Document section:
Did short interest drop from the February 15 reporting period? No. Short interest at 2/28/13 (~1.70 million) increased by ~8% over 2/15/13 (1.58 million). The closing share price, over the same period, increased ~27% from $0.62 to $0.79.
Volume has definitely ticked up of late. Regardless of which numbers you use for trading data, the trend line is upward sloping. Note the average monthly volume from Yahoo! Finance (and other monthly numbers) below since January 2012. The closing share price is approaching that last seen in June. Average daily volume is nearly to more than 3 times that of the last several months.
With very limited data, volume has picked up since the release of Moffitt's AACR abstract, which was released about midway through the trading day.
At 9/30/12, the last 10-Q identified 2,941,665 of convertible preferred stock. Revelation ended 2012 with 816,134 shares of such stock (I think the figure reported in the firm's Form 13G is unconverted preferred stock; thus, it must be converted into common stock before it can be sold).
In speaking with Peter last year, and also with equity traders, it seems an "artificial short" is created by the process of convertible preferred shareholders converting their holdings of this security into common stock (which they ultimately or immediately sell). Last year, short interest rose when Revelation was converting much of their preferred stock. Depending on the share certificate transfer process, the quality of the transfer agent, etc., the duration of the artificial short can be swift or lengthy.

Raw data:
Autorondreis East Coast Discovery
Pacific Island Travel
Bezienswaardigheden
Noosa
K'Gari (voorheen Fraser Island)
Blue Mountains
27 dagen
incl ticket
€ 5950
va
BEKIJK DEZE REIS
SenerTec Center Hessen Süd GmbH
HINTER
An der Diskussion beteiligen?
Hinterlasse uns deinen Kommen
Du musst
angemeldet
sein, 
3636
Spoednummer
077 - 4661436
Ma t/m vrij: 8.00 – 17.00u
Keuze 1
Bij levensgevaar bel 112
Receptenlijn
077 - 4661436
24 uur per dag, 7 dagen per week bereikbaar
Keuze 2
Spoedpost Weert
--
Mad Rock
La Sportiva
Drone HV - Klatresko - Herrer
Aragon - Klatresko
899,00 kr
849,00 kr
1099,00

Exercises to complete:
#1 From the short-interest commentary, copy everything from "In speaking with" down to "swift or lengthy.".
#2 Does each statement agree with the short-interest commentary? Answer yes or no for each, and quote the deciding words. (a) Short interest at 2/28/13 was lower than at 2/15/13. (b) Revelation ended 2012 holding 816,134 shares of convertible preferred stock. (c) Moffitt's AACR abstract came out before the trading day began.

Task-by-task answers:
#1
In speaking with Peter last year, and also with equity traders, it seems an "artificial short" is created by the process of convertible preferred shareholders converting their holdings of this security into common stock (which they ultimately or immediately sell). Last year, short interest rose when Revelation was converting much of their preferred stock. Depending on the share certificate transfer process, the quality of the transfer agent, etc., the duration of the artificial short can be swift or lengthy.

#2
(a) No: "Short interest at 2/28/13 (~1.70 million) increased by ~8% over 2/15/13 (1.58 million)."
(b) Yes: "Revelation ended 2012 with 816,134 shares of such stock"
(c) No: "which was released about midway through the trading day."